Life

5 Things That Really Suck About Valentine's Day

by Amy McCarthy

Even if you’re blissfully in love 4ever and ever with your soulmate, Valentine’s Day is the suckiest holiday on the calendar. There are a lot of expectations about the sex, everyone feels pressured to give the best gift, and sometimes even the happiest couples end up fighting with each other over a $200 prix-fixe dinner.

I don’t care if you’re planning the most romantic ever Valentine’s Day with your one true love, it’s probably still going to be disappointing and at least a little sucky. Enjoying this simultaneously sappy and stressful holiday is going to be difficult enough for singles and those of us in boring relationships, but these five situations make things exponentially worse.

1. The Vagina Monologues

If you didn't grow up in a zone of vagina okayness, The Vagina Monologues may have felt relatively transgressive and empowering when you first saw it performed on your college campus. Now, 18 years after its creation, enough already. Being dragged to a student performance of The Vagina Monologues ever year on February 14 is awful, especially for your boyfriend who really doesn't give a shit and just wants to eat and get laid. The graphic descriptions of vaginas are sure to keep you both really (not) in the mood all night long.

2. The Letdown

If you’re forever alone or even just feeling a little bored and existential, Valentine’s Day highlights all the ways that your current relationships are “inadequate.” Divorces spike after Valentine’s Day, and it’s likely because we’ve committed ourselves to a specific idea of love that most normal relationships don’t fit. If your partner is more likely to pick up a Starbucks gift card for you and call it a day, its pretty easy to get disappointed when the world is telling you to expect a sparkly kiss from Kay Jewelers.

3. Being a Newly-Formed Couple

Being in a new relationship is exciting, until Valentine’s Day comes around. Not only do you have to buy a gift, but you have to stay within reasonable expectations. If you show up at V-Day dinner with a fancy expensive bourbon and your date has a box of drugstore chocolates, the rest of the meal is probably going to be pretty awkward. Trying to gauge these expectations puts a damper on the fun of navigating a new relationship, and that really sucks.

4. Being Really, Really Broke

To give is better than to receive, unless you don’t have much to give. When you’re only sort-of broke, you can still shell out a little cash for a casual dinner and a box of Vosges truffles. Being “holy crap, how will I pay rent?” broke is a whole ‘nother monster. You likely have a few bucks for a card and a homemade dinner, but you’ll always feel like you could be doing (read: buying) more for the person you love the most.
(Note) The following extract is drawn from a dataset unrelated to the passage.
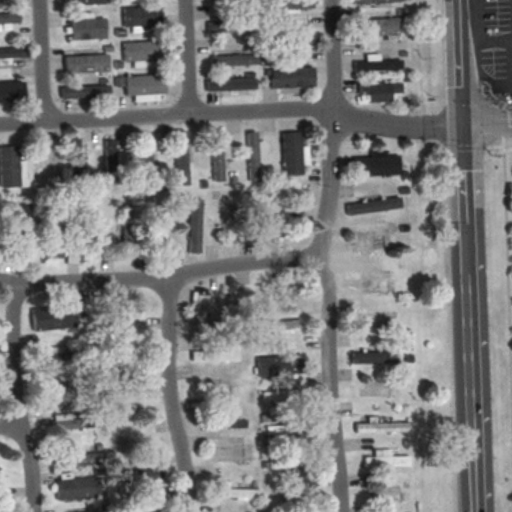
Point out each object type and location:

5. Unhappy Relationship Awkwardness

Relationships that are headed for the dumpster are particularly awkward on this “romantic” holiday. When you can’t be around your partner for more than five minutes without an argument, being forced to awkwardly spend an evening out doing “romantic” things feels really awkward. Sometimes, you get really lucky and realize why you fell in love with each other in the first place. Probably, though, you’ll end up in the bathroom crying after an insensitive comment in the first five minutes.

We should just skip Valentine's Day altogether and just move forward to Cadbury eggs and Zombie Jesus. If you’re already acutely aware of why V-Day sucks, go back to your ice cream and box of wine — you’ve seen the light.